EXERCISE AIM
Report only how many lines in the records below contain the string "this". Case counts.

Top of EXCERPTED DATA

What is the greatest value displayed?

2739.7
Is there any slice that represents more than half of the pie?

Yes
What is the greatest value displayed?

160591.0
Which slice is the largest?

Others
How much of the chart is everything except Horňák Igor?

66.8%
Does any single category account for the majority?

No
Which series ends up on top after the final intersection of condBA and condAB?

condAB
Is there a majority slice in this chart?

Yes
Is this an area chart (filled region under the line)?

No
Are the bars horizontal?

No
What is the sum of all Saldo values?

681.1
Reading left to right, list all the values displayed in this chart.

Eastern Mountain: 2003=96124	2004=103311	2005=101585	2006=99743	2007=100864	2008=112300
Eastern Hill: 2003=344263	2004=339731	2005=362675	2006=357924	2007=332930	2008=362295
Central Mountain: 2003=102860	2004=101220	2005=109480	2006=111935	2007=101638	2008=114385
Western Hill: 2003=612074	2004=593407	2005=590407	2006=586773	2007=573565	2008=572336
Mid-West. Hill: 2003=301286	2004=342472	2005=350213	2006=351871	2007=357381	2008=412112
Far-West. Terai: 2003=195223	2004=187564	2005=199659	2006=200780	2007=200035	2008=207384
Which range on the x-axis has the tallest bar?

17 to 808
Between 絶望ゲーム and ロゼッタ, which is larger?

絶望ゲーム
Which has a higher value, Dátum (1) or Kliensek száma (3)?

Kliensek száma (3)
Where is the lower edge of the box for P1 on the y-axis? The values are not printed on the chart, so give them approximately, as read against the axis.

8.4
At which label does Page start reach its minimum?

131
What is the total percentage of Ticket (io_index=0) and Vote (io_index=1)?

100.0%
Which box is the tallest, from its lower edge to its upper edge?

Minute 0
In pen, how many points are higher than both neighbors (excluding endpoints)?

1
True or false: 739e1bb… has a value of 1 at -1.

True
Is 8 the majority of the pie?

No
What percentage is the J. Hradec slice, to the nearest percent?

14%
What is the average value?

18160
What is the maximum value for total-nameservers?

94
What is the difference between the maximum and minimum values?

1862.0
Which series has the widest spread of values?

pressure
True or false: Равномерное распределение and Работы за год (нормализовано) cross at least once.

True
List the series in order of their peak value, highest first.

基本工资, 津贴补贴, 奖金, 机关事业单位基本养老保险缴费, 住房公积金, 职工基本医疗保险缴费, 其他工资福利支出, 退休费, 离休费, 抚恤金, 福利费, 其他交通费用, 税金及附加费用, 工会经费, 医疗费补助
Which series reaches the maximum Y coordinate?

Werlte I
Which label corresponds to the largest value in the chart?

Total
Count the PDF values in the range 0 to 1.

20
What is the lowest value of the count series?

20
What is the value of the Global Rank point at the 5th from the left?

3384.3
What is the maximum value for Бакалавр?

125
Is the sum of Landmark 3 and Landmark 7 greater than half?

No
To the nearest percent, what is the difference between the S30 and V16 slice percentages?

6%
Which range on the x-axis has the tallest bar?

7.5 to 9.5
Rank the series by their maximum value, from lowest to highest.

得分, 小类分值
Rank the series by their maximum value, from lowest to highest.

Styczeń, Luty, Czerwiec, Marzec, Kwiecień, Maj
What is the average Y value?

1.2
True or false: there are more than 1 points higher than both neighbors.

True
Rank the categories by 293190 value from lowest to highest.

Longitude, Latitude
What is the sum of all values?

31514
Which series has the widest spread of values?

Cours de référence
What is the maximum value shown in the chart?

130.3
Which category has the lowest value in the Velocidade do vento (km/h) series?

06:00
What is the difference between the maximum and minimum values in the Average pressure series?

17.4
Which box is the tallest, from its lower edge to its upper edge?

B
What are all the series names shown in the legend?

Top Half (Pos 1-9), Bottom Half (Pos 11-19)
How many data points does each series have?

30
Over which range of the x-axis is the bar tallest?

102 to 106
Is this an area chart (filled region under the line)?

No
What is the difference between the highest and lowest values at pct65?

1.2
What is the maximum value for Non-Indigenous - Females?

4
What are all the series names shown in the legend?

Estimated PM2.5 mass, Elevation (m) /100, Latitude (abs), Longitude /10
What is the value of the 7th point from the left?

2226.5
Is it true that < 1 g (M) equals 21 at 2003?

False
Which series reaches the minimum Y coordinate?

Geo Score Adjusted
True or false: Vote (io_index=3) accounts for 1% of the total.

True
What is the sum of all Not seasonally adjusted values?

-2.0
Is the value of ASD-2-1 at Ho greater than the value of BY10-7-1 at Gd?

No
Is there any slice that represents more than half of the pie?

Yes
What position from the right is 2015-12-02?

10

Bottom of EXCERPTED DATA

RESPONSE
4